For over 3 decades Odyssey of the Mind has been enriching the academic, social and emotional lived of Monroe-Woodbury’s most creative minds. These students in grades 3-12 are referred to as “OMers” and are characterized as those kids able to…
SO what is this program all about?
Odyssey of the Mind is an international educational program that provides creative problem-solving opportunities for students from kindergarten through college. Team members apply their creativity and critical thinking skills to solve problems that range from building mechanical devices to presenting their own interpretation of literary classics. They then bring their solutions to competition on the local, state, and World level. Thousands of teams from throughout the U.S. and from about 25 other countries participate in the program.
As others have said, what makes this program so unique is that it really is the kids' best effort - The “No Outside Assistance “ rule heavily stresses that every aspect of a solution must result from the work of the team alone. All brainstorming, building, painting, sewing, and fixing are to be done by the team.
Another important aspect of the program is the opportunity it gives students. Odyssey isn’t easy. The long season requires a positive attitude, hard work and a keen sense of humor. It requires kids of disparate age, ability and backgrounds to work together as a team.
The Odyssey of the Mind program was co-founded by Dr. C. Samuel Micklus and Dr. Theodore Gourley in 1978 at Glassboro State College (now Rowan University) in Glassboro, New Jersey. That first competition involved teams from 28 New Jersey schools. The program is now international, with teams from Belarus, Australia, Belgium, Canada, China, Germany, Hong Kong, Hungary, India, Italy, Japan, Kazakhstan, Korea, Lithuania, Luxembourg, Malaysia, Mexico, Moldova, the Netherlands, Poland, Romania, Russia, Siberia, Singapore, Slovakia, Togo, the United Kingdom, Uzbekistan, and West Africa regularly competing in addition to teams from the United States.
How it is organized:
Odyssey of the Mind teams are divided into five divisions:
Primaries for children in K-2. Primaries do not actually compete against each other. They simply perform for the judges and participate in the program. They can choose to go to their state competition, but are not able to go past that to World.
Division I for students in grades K-5 for the U.S. teams and members less than 12 years of age for international teams.
Division II for grades 6-8 in the U.S. and members younger than 15 for international teams.
Division III for grades 9-12 in the U.S. and members who do not fall into the other divisions for international teams.
Division IV for collegiate groups and adults.
How it works:
It all starts with the Creative Problems. The teams need to attempt to achieve maximum scores in 3 different areas. Each area has a maximum point allowance. The scores the teams actually receive are later converted to calculated scores and only one team in each competition receives the maximum number.

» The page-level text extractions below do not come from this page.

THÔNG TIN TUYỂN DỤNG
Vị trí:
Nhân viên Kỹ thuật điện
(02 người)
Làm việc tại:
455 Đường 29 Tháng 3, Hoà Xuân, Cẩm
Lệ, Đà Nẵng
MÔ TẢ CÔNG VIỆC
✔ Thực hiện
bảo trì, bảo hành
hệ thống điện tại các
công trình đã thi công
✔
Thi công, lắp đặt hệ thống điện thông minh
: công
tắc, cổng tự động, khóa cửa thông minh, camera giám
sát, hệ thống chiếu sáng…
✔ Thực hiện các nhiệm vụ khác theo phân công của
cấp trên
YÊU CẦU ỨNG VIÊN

The heart of the operation is the Long-Term Problem, which accounts for up to 200 points. For this 8 minute performance the teams have months to plan, prepare and perfect.

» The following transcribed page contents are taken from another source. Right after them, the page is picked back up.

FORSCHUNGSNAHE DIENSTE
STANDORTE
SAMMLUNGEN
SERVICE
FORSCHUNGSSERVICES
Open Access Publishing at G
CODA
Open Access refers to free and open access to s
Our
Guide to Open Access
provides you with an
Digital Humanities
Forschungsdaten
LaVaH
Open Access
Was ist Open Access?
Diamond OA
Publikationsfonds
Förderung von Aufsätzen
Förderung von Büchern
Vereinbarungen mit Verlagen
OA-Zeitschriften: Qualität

The Spirit of the competition often lies in the Style of the performance. Style is a component of long-term where teams are judged on specific elements of their skit. The pre-specified elements are related to the problem in some way and are typically visual. This category speaks to the aesthetic effect/artistic flair of the performance/solution and accounts for up to 50 points. Lastly, the brains of the competition, each team must participate in an impromptu performance referred to as “Spontaneous” which is awarded up to 50 points. As the name suggests, teams do not know ahead of time the topic they are to compete in. Upon competition, individual teams will enter a room of judges and will be presented with one of three problem types: Verbal, Hands-on, or a combo of both.
In Verbal problems, teams are usually given a minute to think and then two to three minutes to respond to a theme such as “make a rhyme using a name or species of an animal". Teams will then be graded based on the creativity of their individual responses. Verbal problems encourage individuals to incorporate their knowledge of history, science, literature, and popular culture.
Hands-on problems focus on teamwork and the ability to listen to complicated directions. Teams will usually be instructed to build something based on the limited materials given, such as a freestanding tower using a few sheets of paper, some paper clips, a pair of scissors, and a piece of tape.
A Verbal Hands-on problem is typically a Hands-on problem, followed by Verbal: for example, tell a story about the tower that you built.
Lucky number 7! For each Long-Term problem, every team can have a maximum of seven members, every solution a maximum of eight minutes in length including set-up and presentation, and the total cost of all materials in a solution must either be under $125 or $145, depending on the problem (see Cost Limit).
Critical thinking is key! Odyssey requires participants to push their thinking capacities as they decide how best to utilize their skills, time, and money.